Given England invented the game and has been playing it for well over a century, there are plenty of candidates for the accolade of greatest of all time.
Ask 100 people and expect 100 different answers, but here’s our top five cricketing superstars from England’s hall of fame.
Ian Botham (1977-92)
You couldn’t start with anyone else, could you?
Beefy, as he was known, the man who (almost) single-handedly turned around the 1981 Ashes series with the most startling string of all-round performances at the end of a summer which had begun with him being axed as England captain.
Botham’s Ashes, as that series became known, was simply the high watermark in a career, often controversial, always colourful, that captivated a cricket-mad nation.
There have been other top-class England all-rounders – there was only one IT Botham.
Jack Hobbs (1908-30)
England’s first true, technically gifted batsmen was Jack Hobbs, the son of a slater from a rundown part of Cambridge who would go on to be considered one of the greats.
You don’t get the sobriquet ‘The Master’ without good reason, that reason being that no one scored more first-class runs than the Surrey opener (61,760) or hit more first-class hundreds (199). But for the interruption of the Great War, who knows where those numbers would have gone?
At Test level he scored 5,410 runs at an average of almost 57 and remains, at 46 years and 82 days, the oldest player to score a Test hundred.
Len Hutton (1937-55)
Len Hutton’s career was also halted by the outbreak of war, in 1939, the England opener signing up just a few months after he had produced the highest knock in Test cricket, a 13-hour marathon 364 against Australia.
Incredibly, that innings was just his ninth in only his sixth Test and heralded a Test career in which he would score 6,971 runs at 56.67, featuring 19 hundreds.
He divided cricket opinions when he became England’s first professional captain of the 20th century – amateurs had always led the side – though leading his country to Ashes glory in 1953 placated everyone.
James Anderson (2003-22)
The seam bowler England simply can’t do without, who even now, at the grand age of 40, continues to take wickets at Test match level.

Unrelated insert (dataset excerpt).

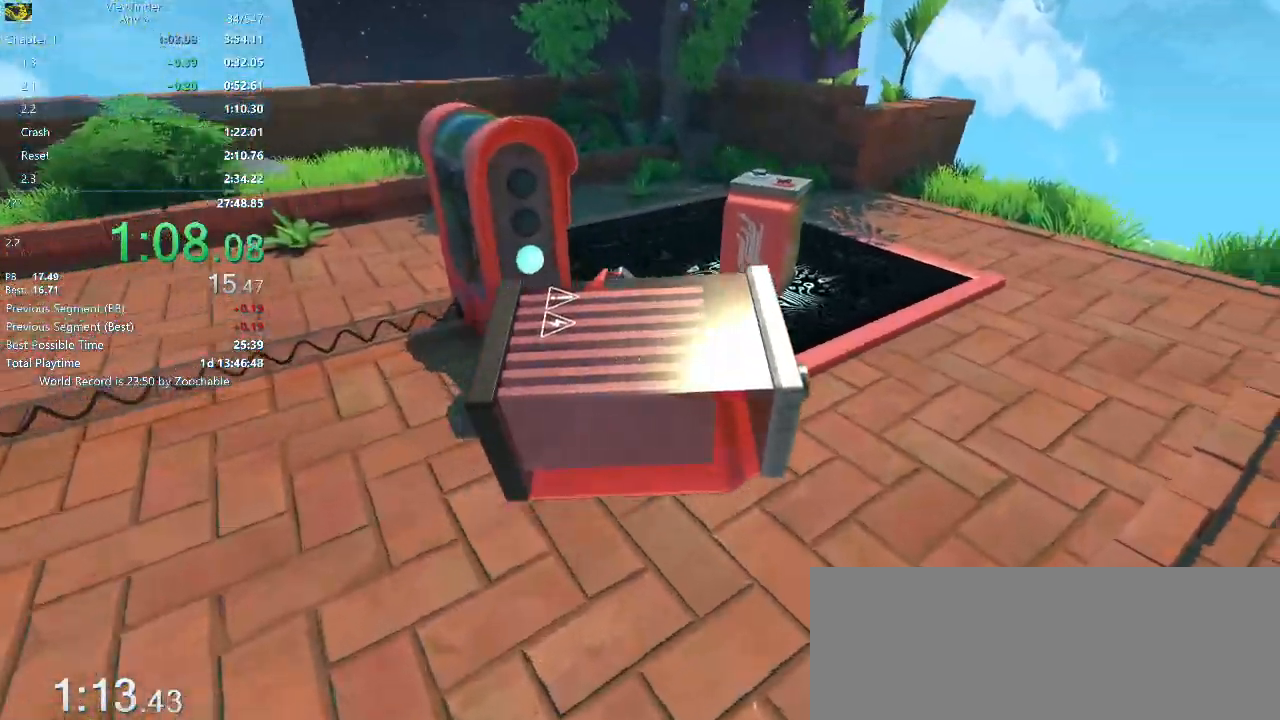
{"keys": ["a"], "mouse": [], "events": [[283, "e", "down"], [283, "w", "up"], [383, "e", "up"], [467, "a", "down"]]}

Five wickets on his Test debut against Zimbabwe back in 2003 were an indicator that this prodigious swinger of a ball might have a decent future, but few would have foreseen what has unfolded over two decades.
Anderson now has 667 Test wickets, making him third on the all-time list and first among pacemen – and he’s showing no sign of stopping yet.
Alastair Cook (2006-18)
No Englishman has scored more Test match runs than left-handed opener Alastair Cook, who eventually signed off with 12,472 to his name.
No Englishman has hit more centuries than Cook, either, the Essex run-gatherer also enjoying the distinction of scoring hundreds in his first and last Tests. He eventually finished with 33.
Cook also set the world record for the most Test caps in succession, an astonishing 159.